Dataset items
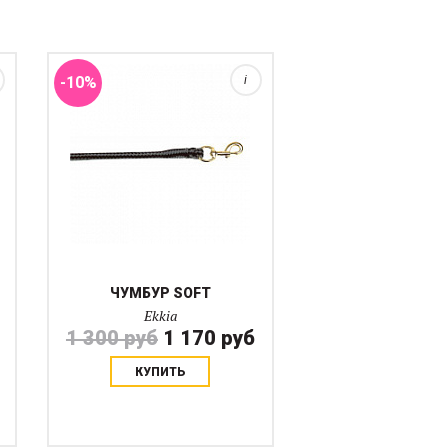
Мягкий плетеный двухцветный
чумбур с латунным карабином.
-10%
i
ЧУМБУР SOFT
Ekkia
1 300 руб
1 170 руб
КУПИТЬ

### What is being asked
Transcribe the text of every record above verbatim, line for line, and leave the pictures out of your answer.

### Task result
Мягкий плетеный двухцветный
чумбур с латунным карабином.
-10%
i
ЧУМБУР SOFT
Ekkia
1 300 руб
1 170 руб
КУПИТЬ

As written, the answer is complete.